**** Excerpt to read

Most prolapse is associated with failure of both components, such damage often occurring in the same delivery. In that there are no effective treatments to restore levator function, current reparative strategies depend mainly on connective tissue strength.

Support anatomy

Connective tissue filling the space between the peritoneum above and the pelvic muscles below is a loose mixture of smooth muscle and collagen fibres. This ‘endopelvic fascia’ differs from the rest of the abdominal retroperitoneum in being more condensed around certain pelvic structures, as with hypogastric vessels, pelvic nerves and the ureter. These condensations are sufficiently dense that a central septum (the cardinal ligament), and two secondary lamellae (the uterosacral and vesico-uterine ligaments) can be dissected out as seemingly discrete structures. Between these embryologically defined condensations lie eight surgically useful ‘spaces’, filled with areolar tissue and devoid of major vessels ( Fig. 2 ). These spaces provide a safe ‘surgical highway’ to the pelvic cavity, especially when one is faced with the need to dissect an operative field with distorted anatomy.

Pelvic connective tissue in women: the otherwise areolar pelvic connective tissues condense around the hypogastric leash, pelvic nerves and ureter, to form the cardinal, uterosacral and vesico-uterine ‘ligaments’. Between these three condensations lie eight relatively avascular zones of enormous surgical importance. These four central spaces (pre-vesical, vesicovaginal, rectovaginal and retro-rectal) and two paired lateral pelvic spaces (paravesical and pararectal) provide safe dissection routes throughout the pelvis. Modified from Tandler J. Lehrbuch der systematischen Anatomie. Die Eingeweide. Leipzig, Vogel ). Published with permission.

Important differences are found in fibre size and direction, such that the functional anatomy of endopelvic fascia varies from site to site.

********

▶ _Questions on the material_:
1 - In the text on pelvic support anatomy, what name is given to the central septum of the endopelvic fascia?
2 - Copy the passage on pelvic support anatomy from "Most prolapse is" up to and including "connective tissue strength.".
3 - Carry on the text on pelvic support anatomy from the point where it stops.
The items that follow have no connection to the text on pelvic support anatomy.

**** Data extracts

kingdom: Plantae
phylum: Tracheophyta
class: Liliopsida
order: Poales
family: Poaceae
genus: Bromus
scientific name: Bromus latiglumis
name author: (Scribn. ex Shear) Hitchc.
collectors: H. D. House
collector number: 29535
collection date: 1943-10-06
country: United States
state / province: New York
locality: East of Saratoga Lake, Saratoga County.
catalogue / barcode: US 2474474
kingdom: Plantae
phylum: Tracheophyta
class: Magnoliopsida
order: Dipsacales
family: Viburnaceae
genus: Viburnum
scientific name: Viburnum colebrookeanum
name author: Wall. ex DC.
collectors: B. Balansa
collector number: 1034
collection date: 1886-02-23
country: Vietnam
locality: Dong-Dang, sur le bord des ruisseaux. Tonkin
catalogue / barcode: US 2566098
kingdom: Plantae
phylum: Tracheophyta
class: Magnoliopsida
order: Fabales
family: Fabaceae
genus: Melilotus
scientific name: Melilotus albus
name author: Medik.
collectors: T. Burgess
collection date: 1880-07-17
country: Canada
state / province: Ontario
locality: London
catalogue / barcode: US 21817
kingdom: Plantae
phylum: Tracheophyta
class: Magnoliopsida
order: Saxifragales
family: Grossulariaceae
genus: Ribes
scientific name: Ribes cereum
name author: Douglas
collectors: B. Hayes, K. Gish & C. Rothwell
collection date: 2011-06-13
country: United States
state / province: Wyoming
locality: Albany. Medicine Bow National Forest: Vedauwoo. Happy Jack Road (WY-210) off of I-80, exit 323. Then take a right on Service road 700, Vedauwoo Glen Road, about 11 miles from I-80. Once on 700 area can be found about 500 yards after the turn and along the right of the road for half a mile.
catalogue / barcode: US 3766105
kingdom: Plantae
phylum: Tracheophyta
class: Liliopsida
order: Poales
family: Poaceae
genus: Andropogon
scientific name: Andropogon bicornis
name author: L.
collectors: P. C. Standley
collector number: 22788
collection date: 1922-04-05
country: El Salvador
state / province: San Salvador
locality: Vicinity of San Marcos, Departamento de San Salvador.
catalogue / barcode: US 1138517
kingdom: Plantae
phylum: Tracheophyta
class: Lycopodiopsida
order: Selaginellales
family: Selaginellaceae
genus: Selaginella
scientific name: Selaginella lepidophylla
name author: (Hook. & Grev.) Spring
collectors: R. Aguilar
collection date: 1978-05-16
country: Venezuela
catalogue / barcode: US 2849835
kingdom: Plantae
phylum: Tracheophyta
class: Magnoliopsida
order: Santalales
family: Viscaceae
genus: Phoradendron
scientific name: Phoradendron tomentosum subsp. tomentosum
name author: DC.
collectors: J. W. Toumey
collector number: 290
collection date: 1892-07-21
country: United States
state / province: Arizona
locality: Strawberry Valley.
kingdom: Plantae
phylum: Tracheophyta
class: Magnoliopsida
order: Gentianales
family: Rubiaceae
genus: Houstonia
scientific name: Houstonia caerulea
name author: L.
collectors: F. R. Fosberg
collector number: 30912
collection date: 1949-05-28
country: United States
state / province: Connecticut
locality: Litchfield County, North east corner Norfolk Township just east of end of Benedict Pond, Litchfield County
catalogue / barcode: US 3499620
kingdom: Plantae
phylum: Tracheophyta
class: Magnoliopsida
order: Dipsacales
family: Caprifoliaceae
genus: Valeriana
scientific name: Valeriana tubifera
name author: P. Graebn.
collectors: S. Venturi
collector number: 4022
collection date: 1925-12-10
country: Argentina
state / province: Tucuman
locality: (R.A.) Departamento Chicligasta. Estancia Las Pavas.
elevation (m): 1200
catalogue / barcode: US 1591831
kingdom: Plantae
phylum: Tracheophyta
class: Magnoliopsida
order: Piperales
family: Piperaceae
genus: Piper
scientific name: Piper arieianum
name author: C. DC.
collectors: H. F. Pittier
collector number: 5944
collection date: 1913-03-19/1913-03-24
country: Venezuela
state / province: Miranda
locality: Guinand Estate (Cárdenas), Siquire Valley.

********

▶ _List of answers_:
1 - The cardinal ligament.

2 -
Most prolapse is associated with failure of both components, such damage often occurring in the same delivery. In that there are no effective treatments to restore levator function, current reparative strategies depend mainly on connective tissue strength.

3 -
• •
  

  DeLancey level I: The uterosacral and cardinal ligaments consist of long vertically oriented fibres that suspend the cervix and upper third of the vagina to the pelvic brim. Mechanically speaking, these level I fibres are like the ropes of a ‘trapeze’. They allow physiological mobility in an upward or lateral direction, but resist downward forces. Uterosacral ligaments, however, have a high collagen content and evolve in fetal life as an important part of pelvic organ support. In contrast, the cardinal ligaments are simply a visually prominent residue of the central septum mesenchyme. The term ‘ cardinal ligament’ is misleading, as this portion of the pelvic connective tissues contains no ligamentous component and plays no major role in pelvic organ suspension.

  
  
• •
  

  DeLancey level II: The two mid-vaginal suspensory hammocks comprise short horizontally oriented fibres that attach strongly to the pelvic sidewalls. Mechanically speaking, these level II fibres are like the springs of a ‘trampoline’. They allow minimal movement of the hammocks on the pelvic bones, but provide excellent bounce-back when impacted by an abdominal pressure wave.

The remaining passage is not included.